INSURASALES

2025 Property Catastrophe Reinsurance Prices Set to Soften with Stable Terms

Leading reinsurers predict a continued softening of property catastrophe reinsurance pricing during the year-end renewals, following a similar trend observed at mid-year. Rates for accounts without loss experience dropped between 5% and 15% at the July 1 renewals. Despite this, the increased retentions for primary insurers implemented since 2023 are expected to persist, maintaining the current risk-sharing balance between insurers and reinsurers.
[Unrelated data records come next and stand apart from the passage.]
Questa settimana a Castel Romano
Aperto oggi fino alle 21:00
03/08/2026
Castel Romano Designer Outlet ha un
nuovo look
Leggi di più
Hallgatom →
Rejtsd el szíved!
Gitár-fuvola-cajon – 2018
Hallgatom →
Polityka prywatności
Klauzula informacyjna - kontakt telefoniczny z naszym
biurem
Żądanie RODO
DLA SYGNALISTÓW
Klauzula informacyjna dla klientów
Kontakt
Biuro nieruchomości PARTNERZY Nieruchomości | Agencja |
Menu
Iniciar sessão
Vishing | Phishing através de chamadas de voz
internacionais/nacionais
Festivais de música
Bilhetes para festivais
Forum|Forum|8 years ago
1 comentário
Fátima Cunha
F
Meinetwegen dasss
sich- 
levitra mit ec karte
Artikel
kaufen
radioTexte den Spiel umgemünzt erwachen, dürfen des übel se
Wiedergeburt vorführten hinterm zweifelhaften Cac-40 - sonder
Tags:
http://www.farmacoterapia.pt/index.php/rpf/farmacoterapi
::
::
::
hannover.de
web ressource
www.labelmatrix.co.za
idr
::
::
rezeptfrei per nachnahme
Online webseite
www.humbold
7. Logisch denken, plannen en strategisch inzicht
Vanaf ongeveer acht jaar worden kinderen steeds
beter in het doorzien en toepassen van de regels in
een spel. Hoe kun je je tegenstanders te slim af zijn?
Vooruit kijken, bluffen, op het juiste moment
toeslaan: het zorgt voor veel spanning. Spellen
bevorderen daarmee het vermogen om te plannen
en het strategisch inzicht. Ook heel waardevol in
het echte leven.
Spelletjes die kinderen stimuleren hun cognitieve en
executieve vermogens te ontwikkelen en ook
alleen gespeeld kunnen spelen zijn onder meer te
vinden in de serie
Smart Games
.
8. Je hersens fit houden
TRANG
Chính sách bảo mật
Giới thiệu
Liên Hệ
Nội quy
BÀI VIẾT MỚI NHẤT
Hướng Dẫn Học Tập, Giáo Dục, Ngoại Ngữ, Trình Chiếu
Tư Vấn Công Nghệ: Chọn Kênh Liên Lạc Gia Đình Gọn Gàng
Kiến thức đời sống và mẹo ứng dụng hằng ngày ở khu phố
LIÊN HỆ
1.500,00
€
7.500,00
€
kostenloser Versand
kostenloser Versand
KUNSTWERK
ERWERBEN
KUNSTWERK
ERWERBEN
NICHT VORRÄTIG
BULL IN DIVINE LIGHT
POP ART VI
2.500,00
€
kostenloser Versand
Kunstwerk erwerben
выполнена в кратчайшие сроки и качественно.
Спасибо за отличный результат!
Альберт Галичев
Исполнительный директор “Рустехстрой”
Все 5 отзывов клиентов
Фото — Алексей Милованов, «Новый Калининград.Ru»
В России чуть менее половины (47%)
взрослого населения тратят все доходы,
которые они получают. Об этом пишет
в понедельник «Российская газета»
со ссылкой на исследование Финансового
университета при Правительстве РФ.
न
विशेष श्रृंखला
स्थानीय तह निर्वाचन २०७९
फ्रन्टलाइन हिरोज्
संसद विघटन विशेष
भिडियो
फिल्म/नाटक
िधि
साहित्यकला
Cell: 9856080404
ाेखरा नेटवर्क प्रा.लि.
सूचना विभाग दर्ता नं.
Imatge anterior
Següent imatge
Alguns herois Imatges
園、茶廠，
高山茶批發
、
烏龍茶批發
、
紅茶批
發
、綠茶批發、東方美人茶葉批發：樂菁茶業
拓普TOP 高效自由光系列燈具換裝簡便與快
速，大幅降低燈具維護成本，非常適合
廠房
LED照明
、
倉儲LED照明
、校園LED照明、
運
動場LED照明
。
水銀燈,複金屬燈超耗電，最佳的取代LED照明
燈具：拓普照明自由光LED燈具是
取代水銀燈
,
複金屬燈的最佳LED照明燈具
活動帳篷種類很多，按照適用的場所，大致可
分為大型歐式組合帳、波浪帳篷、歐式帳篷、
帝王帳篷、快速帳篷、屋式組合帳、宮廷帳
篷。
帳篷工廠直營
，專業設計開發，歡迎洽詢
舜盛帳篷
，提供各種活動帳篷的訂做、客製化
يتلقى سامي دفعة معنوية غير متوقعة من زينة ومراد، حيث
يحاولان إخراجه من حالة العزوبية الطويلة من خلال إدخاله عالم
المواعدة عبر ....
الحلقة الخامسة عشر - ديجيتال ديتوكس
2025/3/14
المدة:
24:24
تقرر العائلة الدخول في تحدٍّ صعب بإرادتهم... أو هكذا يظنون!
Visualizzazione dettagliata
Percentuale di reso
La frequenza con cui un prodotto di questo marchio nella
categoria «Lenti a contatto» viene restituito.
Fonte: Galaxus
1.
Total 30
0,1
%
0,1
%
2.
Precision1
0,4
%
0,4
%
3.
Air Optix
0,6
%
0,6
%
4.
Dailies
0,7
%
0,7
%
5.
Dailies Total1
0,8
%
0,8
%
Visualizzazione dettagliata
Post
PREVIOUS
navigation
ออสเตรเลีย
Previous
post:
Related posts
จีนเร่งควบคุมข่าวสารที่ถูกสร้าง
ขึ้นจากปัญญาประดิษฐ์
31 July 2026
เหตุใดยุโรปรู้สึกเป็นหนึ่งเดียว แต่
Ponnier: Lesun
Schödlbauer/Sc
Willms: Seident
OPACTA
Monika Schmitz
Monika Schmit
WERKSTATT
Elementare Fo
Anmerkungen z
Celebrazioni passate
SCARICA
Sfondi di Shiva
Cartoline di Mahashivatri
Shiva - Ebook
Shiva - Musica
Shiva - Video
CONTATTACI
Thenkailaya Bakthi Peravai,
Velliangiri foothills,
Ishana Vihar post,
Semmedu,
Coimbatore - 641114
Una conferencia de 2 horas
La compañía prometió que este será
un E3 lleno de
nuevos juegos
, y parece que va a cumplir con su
Executives from major players such as SCOR Global P&C, Hannover Re, Munich Re, and Swiss Re confirm that terms and conditions remain stable, with no anticipated weakening through 2026. The property catastrophe segment may see some rate easing, but other lines of business continue to show consistent pricing and attractive profitability prospects for reinsurers.

Losses from recent catastrophic events, including the California wildfires, have led to increased rates on affected catastrophe programs, but unaffected programs experienced rate decreases. With several weeks still left in the hurricane season and sufficient reinsurance capital available, the market outlook could benefit both buyers and capacity providers if no significant losses occur.

Retention levels raised sharply in 2023 remain a key feature of the market, reflecting a strategy where primary insurers handle frequent, smaller losses while reinsurers absorb major catastrophic losses. This risk-sharing approach underpins the stability of terms and reinsurer discipline in pricing and conditions.

Demand for aggregate reinsurance coverage, which covers cumulative losses over multiple events, remains subdued. Major reinsurers express reluctance to expand aggregate offerings due to historical loss experience and challenges in frequency assessment. Aggregate programs are primarily viewed as capital protection tools rather than earnings enhancement mechanisms.

Reinsurers also emphasize the importance of reasonable retentions for both individual events and aggregate losses, particularly for insurers with diversified global operations. Aggregate coverage intended to make fundamentally unprofitable primary insurance businesses profitable faces limited appetite from reinsurers.

Overall, the property catastrophe reinsurance market continues to balance rate softening trends with disciplined underwriting, stable terms, and cautious product offerings, shaping a measured environment for market participants heading into 2026.